Instruction -> Update the material below by changing every "Initials" to "Reviewer", and reproduce all other lines unchanged.

(Spatial layout data)
****************************************
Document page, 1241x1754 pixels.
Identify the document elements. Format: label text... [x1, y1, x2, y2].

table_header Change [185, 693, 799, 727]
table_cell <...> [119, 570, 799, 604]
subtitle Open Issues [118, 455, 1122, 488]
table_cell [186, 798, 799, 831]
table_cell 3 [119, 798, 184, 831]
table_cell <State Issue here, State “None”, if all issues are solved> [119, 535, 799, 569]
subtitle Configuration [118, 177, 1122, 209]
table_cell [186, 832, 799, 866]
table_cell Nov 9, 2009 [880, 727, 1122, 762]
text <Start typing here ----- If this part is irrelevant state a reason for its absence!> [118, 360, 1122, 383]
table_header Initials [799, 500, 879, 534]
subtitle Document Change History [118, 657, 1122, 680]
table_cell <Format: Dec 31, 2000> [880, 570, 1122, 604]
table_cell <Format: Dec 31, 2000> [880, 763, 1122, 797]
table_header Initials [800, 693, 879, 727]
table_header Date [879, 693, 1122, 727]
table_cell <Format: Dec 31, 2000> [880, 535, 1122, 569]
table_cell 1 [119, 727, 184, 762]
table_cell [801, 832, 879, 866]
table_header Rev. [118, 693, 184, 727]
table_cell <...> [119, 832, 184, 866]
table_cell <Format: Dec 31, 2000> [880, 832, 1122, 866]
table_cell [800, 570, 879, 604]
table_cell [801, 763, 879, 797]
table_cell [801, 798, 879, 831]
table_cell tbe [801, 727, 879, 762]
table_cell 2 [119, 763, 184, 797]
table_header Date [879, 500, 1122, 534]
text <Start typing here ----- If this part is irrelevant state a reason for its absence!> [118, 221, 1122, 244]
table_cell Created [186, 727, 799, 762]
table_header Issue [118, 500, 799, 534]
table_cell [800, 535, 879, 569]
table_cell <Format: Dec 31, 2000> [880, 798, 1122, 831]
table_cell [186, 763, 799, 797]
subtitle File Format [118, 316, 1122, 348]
****************************************
Answer for the task ->
Document page, 1241x1754 pixels.
Identify the document elements. Format: label text... [x1, y1, x2, y2].

table_header Change [185, 693, 799, 727]
table_cell <...> [119, 570, 799, 604]
subtitle Open Issues [118, 455, 1122, 488]
table_cell [186, 798, 799, 831]
table_cell 3 [119, 798, 184, 831]
table_cell <State Issue here, State “None”, if all issues are solved> [119, 535, 799, 569]
subtitle Configuration [118, 177, 1122, 209]
table_cell [186, 832, 799, 866]
table_cell Nov 9, 2009 [880, 727, 1122, 762]
text <Start typing here ----- If this part is irrelevant state a reason for its absence!> [118, 360, 1122, 383]
table_header Reviewer [799, 500, 879, 534]
subtitle Document Change History [118, 657, 1122, 680]
table_cell <Format: Dec 31, 2000> [880, 570, 1122, 604]
table_cell <Format: Dec 31, 2000> [880, 763, 1122, 797]
table_header Reviewer [800, 693, 879, 727]
table_header Date [879, 693, 1122, 727]
table_cell <Format: Dec 31, 2000> [880, 535, 1122, 569]
table_cell 1 [119, 727, 184, 762]
table_cell [801, 832, 879, 866]
table_header Rev. [118, 693, 184, 727]
table_cell <...> [119, 832, 184, 866]
table_cell <Format: Dec 31, 2000> [880, 832, 1122, 866]
table_cell [800, 570, 879, 604]
table_cell [801, 763, 879, 797]
table_cell [801, 798, 879, 831]
table_cell tbe [801, 727, 879, 762]
table_cell 2 [119, 763, 184, 797]
table_header Date [879, 500, 1122, 534]
text <Start typing here ----- If this part is irrelevant state a reason for its absence!> [118, 221, 1122, 244]
table_cell Created [186, 727, 799, 762]
table_header Issue [118, 500, 799, 534]
table_cell [800, 535, 879, 569]
table_cell <Format: Dec 31, 2000> [880, 798, 1122, 831]
table_cell [186, 763, 799, 797]
subtitle File Format [118, 316, 1122, 348]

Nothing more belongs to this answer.